Vitrine Bermondsey Street is delighted to present the first solo exhibition of British artist Guy Patton. A series of large-scale acrylic paintings that embrace spontaneity, process and collisions of colour through layers of paint on canvas.

Within this new body of work, Patton demonstrates a rigorous appreciation of paint as his medium. Manipulating his materials and transferring paint from one canvas to another with collisions of unlikely, unsettling and at times uncomfortable colour combinations; The use of colour setup to reveal a pleasure/displeasure contradiction.

The act of painting is a fundamental aspect of Patton’s practice. Working on series of paintings simultaneously, the works inform one another and bear the imprints of this process; often without a preconceived vision or design. Deliberately and decisively transferred from one to another, acting as a means of printing, these imperfect repetitions enacted by memory form the notions of what Patton describes as a ‘psychic space’.

One painting is needed for the next, however they have separate entities. The paintings are formed through ever-changing techniques and processes.

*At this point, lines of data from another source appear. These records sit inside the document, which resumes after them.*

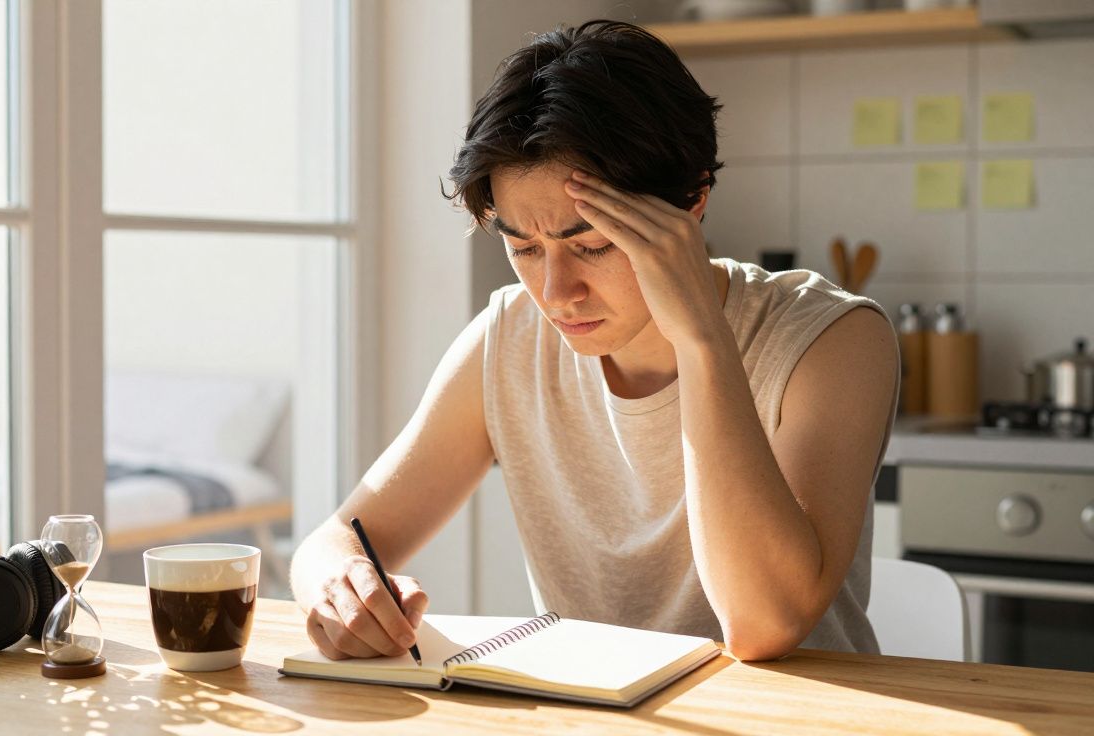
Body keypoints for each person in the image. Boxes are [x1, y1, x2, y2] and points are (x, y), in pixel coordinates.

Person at [289, 19, 898, 662]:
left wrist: (701, 342)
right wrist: (340, 586)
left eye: (592, 245)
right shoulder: (510, 337)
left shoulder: (832, 339)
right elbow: (337, 538)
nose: (555, 291)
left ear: (691, 203)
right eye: (522, 247)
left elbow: (762, 625)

Through decisive lines and shapes, varying in speed and gesture, tentative arrangements take shape on the canvas.

Deriving from a fascination of deconstructing influences in modernism and the impersonal aesthetics of hard-edge abstraction, the painting creates itself out of a nexus of chaotic and calculated movements through the use of line, pattern and colour. Patterns recur throughout, whether as repeated gestures or stencilled sequences that mirror the standardised patterns of minimalism. He chooses to challenge and deconstruct art-theoretical oppositions.

Guy Patton (born. 1980, Peterborough, UK) studied his BA in Fine Art at Bath Spa School of Art and his MA in Painting at the Royal College of Art, London, where he graduated in 2005 and was awarded the Stanley Smith Scholarship. Past exhibitions include: Camel Blues, Kinman Gallery, London (2014), How Could Everybody Be So Wrong, Andor Gallery, London (2011) and Invasion of Piquancy, Kenny Schachter ROVE, London (2005).